### Task to complete
Exactly the lines below from the line with "Grup de Juristes Roda Ventura" through the line with "https://www.idraulicoalessandriaeprovin" must make up the answer, both ends included and pictures left out.
─── Records shown ───
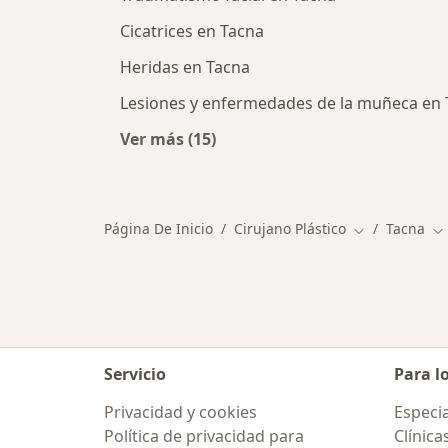
Cicatrices en Tacna
Heridas en Tacna
Lesiones y enfermedades de la muñeca en 
Ver más (15)
Más en esta categoría: Principale
Página De Inicio
Cirujano Plástico
Tacna
Cambiar de c
Ca
Servicio
Para l
Privacidad y cookies
Especia
Política de privacidad para
Clínica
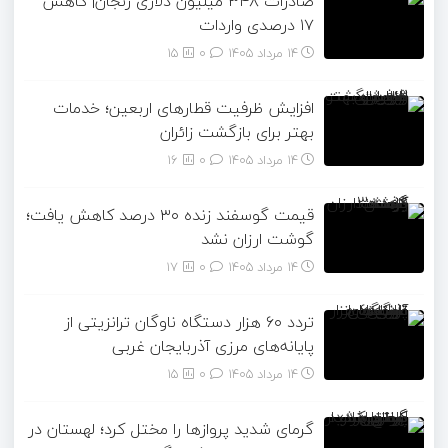
صادرات ۳۴۸ میلیون دلاری زنجان| ‌کاهش
۱۷ درصدی واردات
14 مرداد 1405
۰
15
افزایش ظرفیت قطارهای اربعین؛ خدمات
بهتر برای بازگشت زائران
14 مرداد 1405
۰
16
قیمت گوسفند زنده ۳۰ درصد کاهش یافت؛
گوشت ارزان نشد
14 مرداد 1405
۰
17
تردد ۶۰ هزار دستگاه ناوگان ترانزیتی از
پایانه‌های مرزی آذربایجان ‌غربی
14 مرداد 1405
۰
15
گرمای شدید پروازها را مختل کرد؛ لهستان در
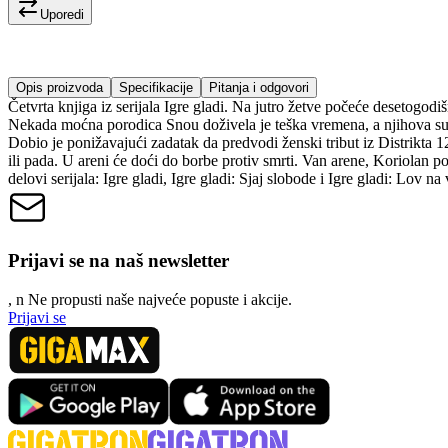
Uporedi
Opis proizvoda
Specifikacije
Pitanja i odgovori
Četvrta knjiga iz serijala Igre gladi. Na jutro žetve počeće desetogo
Nekada moćna porodica Snou doživela je teška vremena, a njihova su
Dobio je ponižavajući zadatak da predvodi ženski tribut iz Distrikta 
ili pada. U areni će doći do borbe protiv smrti. Van arene, Koriolan p
delovi serijala: Igre gladi, Igre gladi: Sjaj slobode i Igre gladi: Lov na 
Prijavi se na naš newsletter
, n
N
e propusti naše najveće popuste i akcije.
Prijavi se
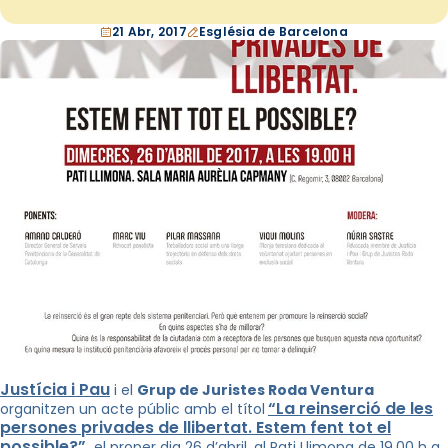
21 Abr, 2017
Església de Barcelona
Justícia i Pau
i el
Grup de Juristes Roda Ventura
“La reinserció de les
organitzen un acte públic amb el títol
persones privades de llibertat. Estem fent tot el
possible?”
,
el proper dia 26 d’abril, al Pati Llimona de 19.00 h a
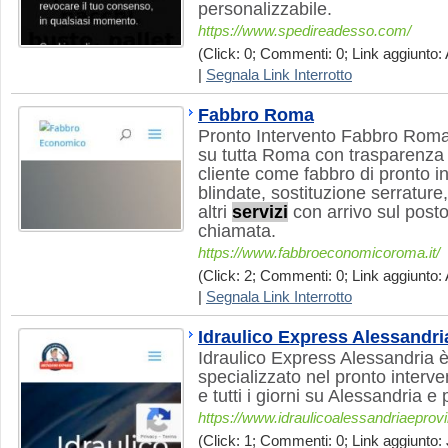
personalizzabile.
https://www.spedireadesso.com/
(Click: 0; Commenti: 0; Link aggiunto: 
|
Segnala Link Interrotto
Fabbro Roma
Pronto Intervento Fabbro Roma
su tutta Roma con trasparenza e
cliente come fabbro di pronto i
blindate, sostituzione serrature
altri
servizi
con arrivo sul posto
chiamata.
https://www.fabbroeconomicoroma.it/
(Click: 2; Commenti: 0; Link aggiunto: 
|
Segnala Link Interrotto
Idraulico Express Alessandri
Idraulico Express Alessandria 
specializzato nel pronto interv
e tutti i giorni su Alessandria e 
https://www.idraulicoalessandriaeprovin
(Click: 1; Commenti: 0; Link aggiunto: 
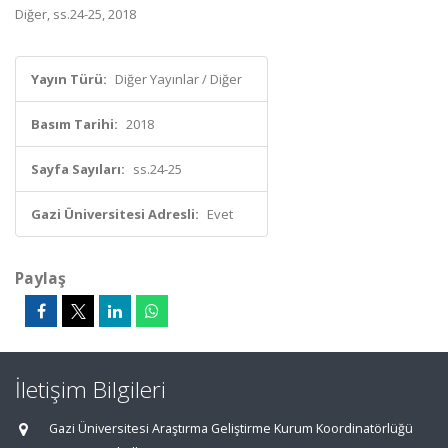
Diğer, ss.24-25, 2018
Yayın Türü:
Diğer Yayınlar / Diğer
Basım Tarihi:
2018
Sayfa Sayıları:
ss.24-25
Gazi Üniversitesi Adresli:
Evet
Paylaş
İletişim Bilgileri
Gazi Üniversitesi Araştırma Geliştirme Kurum Koordinatörlüğü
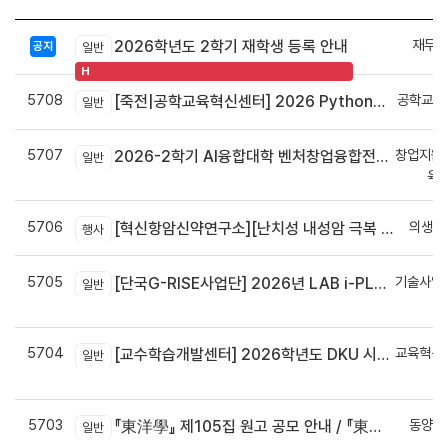
재무회
2026학년도 2학기 재학생 등록 안내
공지
일반
H
5708
공학교육
[죽전|공학교육혁신센터] 2026 Python으로 구현하는 AI 영상인식과 로봇팔 제어 프로그램 신청 안내
일반
5707
창업지원
2026-2학기 AI융합대학 벤처창업융합전공 안내
일반
육
5706
의생명
[혁신항암신약연구소][난치성 내성암 극복 차세대 신약개발 글로벌 사업단] 심포지엄 8월 24일 ~ 25일
행사
5705
기술사업
[단국G-RISE사업단] 2026년 LAB i-PLUG 프로그램 과제 공고(~10.9.(금)까지)
일반
정
5704
교육혁신
[교수학습개발센터] 2026학년도 DKU 시그니처 교수법 적용 교과목 개발 신청 안내
일반
신
5703
동양학
『東洋學』 제105집 원고 공모 안내 / 『東洋學』第105輯征稿启事 / Call for Papers : The Oriental Studies, the 105th Issue
일반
───
### Expected output
Grup de Juristes Roda Ventura
“La reinserció de les
organitzen un acte públic amb el títol
persones privades de llibertat. Estem fent tot el
possible?”
,
el proper dia 26 d’abril, al Pati Llimona de 19.00 h a
personalizzabile.
https://www.spedireadesso.com/
(Click: 0; Commenti: 0; Link aggiunto: 
|
Segnala Link Interrotto
Fabbro Roma
Pronto Intervento Fabbro Roma
su tutta Roma con trasparenza e
cliente come fabbro di pronto i
blindate, sostituzione serrature
altri
servizi
con arrivo sul posto
chiamata.
https://www.fabbroeconomicoroma.it/
(Click: 2; Commenti: 0; Link aggiunto: 
|
Segnala Link Interrotto
Idraulico Express Alessandri
Idraulico Express Alessandria 
specializzato nel pronto interv
e tutti i giorni su Alessandria e 
https://www.idraulicoalessandriaeprovin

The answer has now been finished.